What’s happening in Ukraine is weighing heavily on many of us now. The news and the disturbing images are nearly impossible to ignore. It’s upsetting enough for adults, but it can hit children particularly hard.Jaren Doby, a licensed clinical social worker with Novant Health Psychiatric Associates - Randolph in Charlotte, talked to reporters recently about how to talk to children about a most troubling topic – war. Here are some of his answers that may help parents navigate this situation at home.
When they hear about these big, complex, unsettling issues, what kind of anxieties do children display?
Kids today have access to social media, cell phones, tablets … they can easily access this information. So, it's not surprising, of course, that they're very aware of and impacted by the news of the day.
Their anxiety could show up in a number of ways – withdrawing, acting out, irritability, difficulty sleeping, change in appetite.
What are some talking points in this kind of situation?
Take the child’s lead. It’s important to ask our children first: “What have you heard or seen?” You may be surprised by how much they’re aware of. Or they may know just a little, and that will help you limit your conversation to just their concerns. Before offering your input or guidance, find out what they know. Ask if they have any specific questions.
With social media, it seems like everything's out there. How should parents balance social media right now between wanting their (older) kids to have that information but not wanting them to have too much?
It is important to monitor, to the best of your ability, what kind of information your children are consuming. It isn’t easy given that information is so easily accessible. It’s literally in the palm of our hands. Don’t avoid difficult conversations. Children can’t and shouldn’t have to sort out these issues on their own.
Reassure them, as best you can, that they are safe. But be honest, too. It’s OK to say there’s a lot of uncertainty now, and no one knows how this is going to progress.
Is there a certain age that might be too young to be having these conversations?I think there is a way to gauge how to communicate and what to communicate to children of various ages. This is such a very serious topic; we're talking about innocent people losing their lives.
See a doctor within a day.
Let the child express their feelings and give you cues about how much they know and how much they’re ready to hear. Asking your child to tell you what they’ve heard is a good place to start.
With children still in the early elementary school years, it might just be acknowledging something is happening between Ukraine and Russia.
And what are some signs that we should look out for that our kids might be scared about what's going on, but they don't want to talk about it?
If you notice behavioral changes, don’t be afraid to ask about those. Pay attention to any kind of increased anxiety, worry or any communicated inability to be able to control worry. Also be mindful of changes in concentration, sleep disturbance, appetite, restlessness, inability to relax.
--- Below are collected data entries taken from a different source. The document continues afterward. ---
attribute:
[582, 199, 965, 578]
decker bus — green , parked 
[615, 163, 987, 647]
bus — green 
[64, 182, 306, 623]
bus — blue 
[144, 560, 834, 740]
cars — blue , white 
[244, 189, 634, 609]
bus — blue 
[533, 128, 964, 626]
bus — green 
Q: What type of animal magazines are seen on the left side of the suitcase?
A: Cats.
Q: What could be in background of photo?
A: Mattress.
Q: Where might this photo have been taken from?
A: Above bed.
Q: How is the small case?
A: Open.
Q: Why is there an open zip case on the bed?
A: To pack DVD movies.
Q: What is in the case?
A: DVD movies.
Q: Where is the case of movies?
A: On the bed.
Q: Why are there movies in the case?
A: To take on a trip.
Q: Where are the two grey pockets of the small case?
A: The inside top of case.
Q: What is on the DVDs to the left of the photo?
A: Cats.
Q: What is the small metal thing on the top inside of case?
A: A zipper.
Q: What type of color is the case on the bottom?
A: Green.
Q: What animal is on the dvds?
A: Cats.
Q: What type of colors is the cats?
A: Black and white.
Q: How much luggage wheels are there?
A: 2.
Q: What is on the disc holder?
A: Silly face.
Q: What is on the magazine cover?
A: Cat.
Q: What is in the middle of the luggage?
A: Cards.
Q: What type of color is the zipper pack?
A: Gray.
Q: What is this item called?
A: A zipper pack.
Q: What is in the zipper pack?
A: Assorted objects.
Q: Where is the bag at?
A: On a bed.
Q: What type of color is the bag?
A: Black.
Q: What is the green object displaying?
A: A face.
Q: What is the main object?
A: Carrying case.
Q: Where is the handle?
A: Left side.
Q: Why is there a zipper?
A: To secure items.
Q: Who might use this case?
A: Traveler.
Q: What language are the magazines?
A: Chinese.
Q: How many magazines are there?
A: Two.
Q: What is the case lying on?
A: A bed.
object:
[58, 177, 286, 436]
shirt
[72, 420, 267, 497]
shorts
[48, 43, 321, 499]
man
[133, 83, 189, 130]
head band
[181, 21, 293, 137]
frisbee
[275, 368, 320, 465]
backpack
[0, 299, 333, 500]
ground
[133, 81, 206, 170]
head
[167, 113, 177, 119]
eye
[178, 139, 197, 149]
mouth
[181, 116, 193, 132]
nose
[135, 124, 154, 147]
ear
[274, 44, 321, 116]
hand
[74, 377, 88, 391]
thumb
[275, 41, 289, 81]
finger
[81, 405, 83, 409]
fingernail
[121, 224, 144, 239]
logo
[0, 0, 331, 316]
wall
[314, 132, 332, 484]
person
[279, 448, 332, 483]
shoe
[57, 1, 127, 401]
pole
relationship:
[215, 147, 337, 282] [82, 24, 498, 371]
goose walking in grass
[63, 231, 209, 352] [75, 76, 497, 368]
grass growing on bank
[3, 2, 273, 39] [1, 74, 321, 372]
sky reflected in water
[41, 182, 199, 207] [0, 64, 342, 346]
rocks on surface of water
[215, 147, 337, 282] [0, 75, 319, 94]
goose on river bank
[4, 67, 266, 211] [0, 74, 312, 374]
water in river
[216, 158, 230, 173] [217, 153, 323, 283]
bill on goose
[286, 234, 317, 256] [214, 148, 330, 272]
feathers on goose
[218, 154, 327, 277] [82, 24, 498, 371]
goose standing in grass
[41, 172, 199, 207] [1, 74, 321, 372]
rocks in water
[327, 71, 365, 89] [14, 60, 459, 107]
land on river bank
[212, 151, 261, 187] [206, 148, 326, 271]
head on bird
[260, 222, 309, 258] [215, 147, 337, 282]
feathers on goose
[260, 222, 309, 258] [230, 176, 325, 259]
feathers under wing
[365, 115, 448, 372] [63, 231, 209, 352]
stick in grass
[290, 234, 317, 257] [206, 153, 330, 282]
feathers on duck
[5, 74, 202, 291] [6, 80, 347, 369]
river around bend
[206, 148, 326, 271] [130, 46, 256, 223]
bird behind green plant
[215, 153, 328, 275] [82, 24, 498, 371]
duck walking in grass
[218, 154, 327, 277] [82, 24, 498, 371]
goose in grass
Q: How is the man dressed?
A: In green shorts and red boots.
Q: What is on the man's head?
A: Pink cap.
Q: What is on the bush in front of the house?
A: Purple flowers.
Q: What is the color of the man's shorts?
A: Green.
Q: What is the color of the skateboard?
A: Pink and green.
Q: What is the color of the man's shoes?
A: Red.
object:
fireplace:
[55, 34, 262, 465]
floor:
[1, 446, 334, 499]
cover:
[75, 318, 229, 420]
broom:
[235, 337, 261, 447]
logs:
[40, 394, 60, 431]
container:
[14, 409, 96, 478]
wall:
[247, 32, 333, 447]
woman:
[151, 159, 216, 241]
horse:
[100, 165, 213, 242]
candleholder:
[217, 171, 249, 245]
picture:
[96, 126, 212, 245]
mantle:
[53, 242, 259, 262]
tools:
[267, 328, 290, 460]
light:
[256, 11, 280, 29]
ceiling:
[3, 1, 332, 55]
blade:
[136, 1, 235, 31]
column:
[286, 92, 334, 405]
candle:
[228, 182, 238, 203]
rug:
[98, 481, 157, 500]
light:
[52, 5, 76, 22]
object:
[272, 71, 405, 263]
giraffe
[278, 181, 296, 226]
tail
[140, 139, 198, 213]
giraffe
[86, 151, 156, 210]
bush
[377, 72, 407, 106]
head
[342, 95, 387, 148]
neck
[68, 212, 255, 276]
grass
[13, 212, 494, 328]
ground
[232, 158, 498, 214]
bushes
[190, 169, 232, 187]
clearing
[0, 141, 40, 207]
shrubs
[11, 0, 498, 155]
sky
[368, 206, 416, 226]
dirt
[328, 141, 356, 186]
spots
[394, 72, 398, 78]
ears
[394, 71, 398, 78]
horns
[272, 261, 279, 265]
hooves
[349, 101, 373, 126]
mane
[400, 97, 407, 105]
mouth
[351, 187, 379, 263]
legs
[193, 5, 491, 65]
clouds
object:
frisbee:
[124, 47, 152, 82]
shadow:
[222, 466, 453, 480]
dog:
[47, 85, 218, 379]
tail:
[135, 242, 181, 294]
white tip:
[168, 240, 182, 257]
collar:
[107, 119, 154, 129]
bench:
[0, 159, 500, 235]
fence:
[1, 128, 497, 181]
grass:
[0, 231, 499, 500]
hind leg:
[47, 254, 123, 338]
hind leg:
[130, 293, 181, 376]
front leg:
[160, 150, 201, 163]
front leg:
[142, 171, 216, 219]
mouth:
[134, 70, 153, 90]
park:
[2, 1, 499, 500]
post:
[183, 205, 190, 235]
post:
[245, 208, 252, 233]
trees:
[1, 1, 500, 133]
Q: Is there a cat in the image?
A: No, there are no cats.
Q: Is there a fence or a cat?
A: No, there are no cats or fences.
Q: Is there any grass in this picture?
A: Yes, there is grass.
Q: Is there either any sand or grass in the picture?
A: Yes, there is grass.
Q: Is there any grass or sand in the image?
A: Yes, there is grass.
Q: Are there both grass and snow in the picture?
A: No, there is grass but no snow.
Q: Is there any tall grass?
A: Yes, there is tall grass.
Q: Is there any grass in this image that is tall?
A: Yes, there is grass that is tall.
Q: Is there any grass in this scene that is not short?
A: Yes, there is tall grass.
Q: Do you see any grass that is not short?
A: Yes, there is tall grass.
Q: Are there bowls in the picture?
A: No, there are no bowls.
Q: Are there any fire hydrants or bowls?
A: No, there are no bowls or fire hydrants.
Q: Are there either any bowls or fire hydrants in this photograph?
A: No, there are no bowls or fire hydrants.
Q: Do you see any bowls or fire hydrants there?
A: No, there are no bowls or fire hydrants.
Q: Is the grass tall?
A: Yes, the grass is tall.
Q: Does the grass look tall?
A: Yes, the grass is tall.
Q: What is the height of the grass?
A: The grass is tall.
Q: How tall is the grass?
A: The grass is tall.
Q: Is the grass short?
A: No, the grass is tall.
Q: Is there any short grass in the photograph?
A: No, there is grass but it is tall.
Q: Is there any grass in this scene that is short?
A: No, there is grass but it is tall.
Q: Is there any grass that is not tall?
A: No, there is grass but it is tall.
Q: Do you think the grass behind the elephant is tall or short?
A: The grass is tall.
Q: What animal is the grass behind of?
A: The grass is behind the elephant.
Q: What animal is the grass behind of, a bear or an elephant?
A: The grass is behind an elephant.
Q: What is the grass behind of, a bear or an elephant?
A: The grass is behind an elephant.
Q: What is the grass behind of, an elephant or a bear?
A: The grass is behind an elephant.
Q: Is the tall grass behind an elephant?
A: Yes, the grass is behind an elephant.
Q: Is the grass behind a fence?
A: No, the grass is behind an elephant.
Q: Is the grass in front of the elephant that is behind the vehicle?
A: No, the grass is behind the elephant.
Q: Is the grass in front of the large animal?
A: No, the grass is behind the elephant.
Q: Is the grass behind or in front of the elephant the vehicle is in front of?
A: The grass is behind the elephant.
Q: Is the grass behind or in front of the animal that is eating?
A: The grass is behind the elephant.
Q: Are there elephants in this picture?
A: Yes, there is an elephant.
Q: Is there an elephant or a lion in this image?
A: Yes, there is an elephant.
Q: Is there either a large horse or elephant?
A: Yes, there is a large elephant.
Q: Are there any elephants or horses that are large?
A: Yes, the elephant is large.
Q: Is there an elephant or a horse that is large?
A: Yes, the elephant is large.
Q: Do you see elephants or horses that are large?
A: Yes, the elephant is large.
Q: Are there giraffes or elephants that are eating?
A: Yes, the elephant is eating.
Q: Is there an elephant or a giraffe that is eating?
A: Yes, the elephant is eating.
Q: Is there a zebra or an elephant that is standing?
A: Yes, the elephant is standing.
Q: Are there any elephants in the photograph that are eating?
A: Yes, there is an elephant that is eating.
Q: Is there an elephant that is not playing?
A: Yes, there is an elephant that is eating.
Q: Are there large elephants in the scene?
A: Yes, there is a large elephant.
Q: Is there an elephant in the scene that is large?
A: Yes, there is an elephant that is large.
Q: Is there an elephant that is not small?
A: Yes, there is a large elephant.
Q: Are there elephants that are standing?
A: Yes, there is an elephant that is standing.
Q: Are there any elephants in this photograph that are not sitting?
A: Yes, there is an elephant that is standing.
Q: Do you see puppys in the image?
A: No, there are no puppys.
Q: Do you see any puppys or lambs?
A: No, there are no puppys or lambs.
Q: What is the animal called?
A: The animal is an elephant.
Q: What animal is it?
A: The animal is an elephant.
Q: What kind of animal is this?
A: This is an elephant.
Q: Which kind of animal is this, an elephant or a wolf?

There will be parents who deliberately keep their children away from televisions because they don't want to instill fear in them. Is there any danger in shielding children from what's happening in the world?
What is acceptable in one household may be unacceptable in another. If you want to be able to talk about these really tough topics openly as a family, then set the stage for that. Let kids know it’s OK to ask you questions and that it’s normal to feel anxiety.
What are some ways we can focus on kindness at this time with our kids? I know video games are a big thing with a lot of kids, but many of those are violent. Are there other ways we can distract them?
Choosing to limit your child’s exposure to violent video games is a good start. If you're looking for positive distractions, go for things that naturally work well for that child. What I've been learning over the course of my career, and being a parent myself, is that children are very much aware of how they feel and what works best to soothe them. And they will often honestly tell you what helps them feel better, what activities they feel like engaging in. So, check the pulse of your children. Now is a good time to engage as a family.
Kids often read their parents’ emotions,” Doby said. “If a child is noticing a parent is watching the news, for example, and reacting with apprehension, the child will feel that fear, too. Not just children, but people in general are usually sponges. Parents need to be aware that kids take their emotional cues from you.
I'm not suggesting parents, family members or mentors mask their emotions. But if these things do come up, just be able to recognize that there's always someone watching, and be willing to have that conversation to the degree it’s appropriate for the child.
COVID-19 has taken a mental toll on kids. Now we have this invasion. What would you tell kids if you're speaking directly to them?
I would say that what it is happening is sad and unfortunate and also very far away. I would open the door for a conversation. Let the child know you’re available – and that other adults, are too. Teachers, pastors, coaches, mentors – all are available.
I would add that we’re all going through this together, we're all watching this together, but no one should have to suffer alone.
Anything else you want to share?
I want to double down on the fact that we're all in this together. This is a very tough topic. We're all watching this happen together to innocent people. Please lock arms, stick close to your loved ones and make sure your kids understand that we're nothing without each other. And that regardless of what’s happening, we can get through this together.